Mathematicians wondered if some version of Bertrand’s postulate was true for Carmichael numbers. Daniel Larsen wondered, too, and building on the work of some famous modern mathematicians — the Fields medalists James Maynard and Terence Tao, among others — he turned his curiosity into a new result about how Carmichael numbers are distributed. And while young mathematicians probably shouldn’t expect to achieve as much while completing tonight’s homework, Daniel Larsen’s hard work, perseverance and success should inspire them to push forward, even if they’re re-proving something we already know.
Exercises
1. Use factoring to show that, if $latex a$ is a natural number, then $latex a^3 – a$ is always divisible by 3.
Click for Answer 1:
This expression can be factored as $latex a^3 – a = a(a^2 – 1) = a(a-1)(a+1)$. Notice that the numbers $latex a − 1$, $latex a$, and $latex a + 1$ are three consecutive integers. Any three consecutive integers must include a multiple of 3, so their product must be divisible by 3.
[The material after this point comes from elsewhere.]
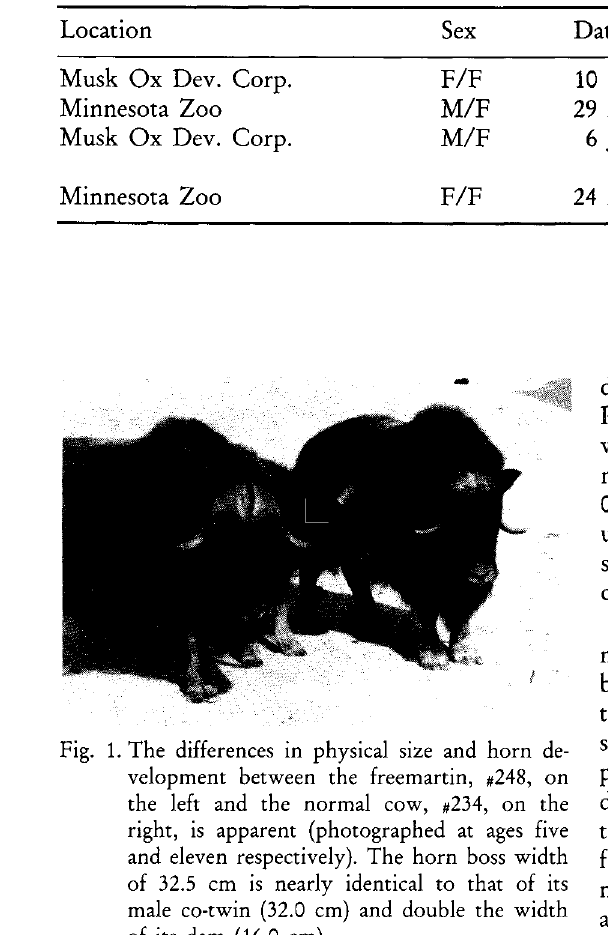
Table 1. Summary of captive born twins.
2. The statement “If a quadrilateral is a rectangle, then the diagonals of the quadrilateral are congruent” is true. Is the converse true?
Click for Answer 2:
No. The converse is “If the diagonals of a quadrilateral are congruent, then the quadrilateral is a rectangle.” Counterexamples include quadrilaterals like isosceles trapezoids and certain kites.
Note: The converse of the statement “If a parallelogram is a rectangle, then the diagonals of the parallelogram are congruent” is true.
3. Show that if $latex a$ is a natural number, then the number $latex a^5 – a$ is always divisible by 5.
Click for Answer 3:
To show this, we’ll use the following fact: Any integer $latex a$ is either a multiple of 5 or one, two, three or four more than a multiple of 5.
First we factor: $latex a^5 – a = a(a^4-1) = a(a^2-1)(a^2+1) = a(a-1)(a+1)(a^2 + 1)$. Since $latex a$ is a factor, we know that if $latex a$ is a multiple of 5, then $latex a^5 – a$ is as well. If $latex a$ is one more than a multiple of 5, then the factor $latex a − 1$ will be a multiple of 5. A similar argument holds if $latex a$ is four more than a multiple of 5, since in that case $latex a + 1$ will be a multiple of 5.
But what if $latex a$ is two more than a multiple of 5? Assuming this, we write $latex a = 5k + 2$, and we consider the factor $latex a^2 + 1$:
$latex a^2 + 1 = (5k+2)^2 + 1$
$latex = 25k^2 + 20k + 4 + 1$
$latex = 25k^2 + 20k + 5$
$latex = 5(5k^2 + 4k + 1)$.
In this case, the $latex a^2 + 1$ factor is divisible by 5, and so $latex a^5 – a$ must also be divisible by 5. A similar argument works in the remaining case when $latex a$ is three more than a multiple of 5, if we set $latex a = 5k + 3$. Since one of these cases must hold for the integer $latex a$, we see that $latex a^5 – a$ is always divisible by 5.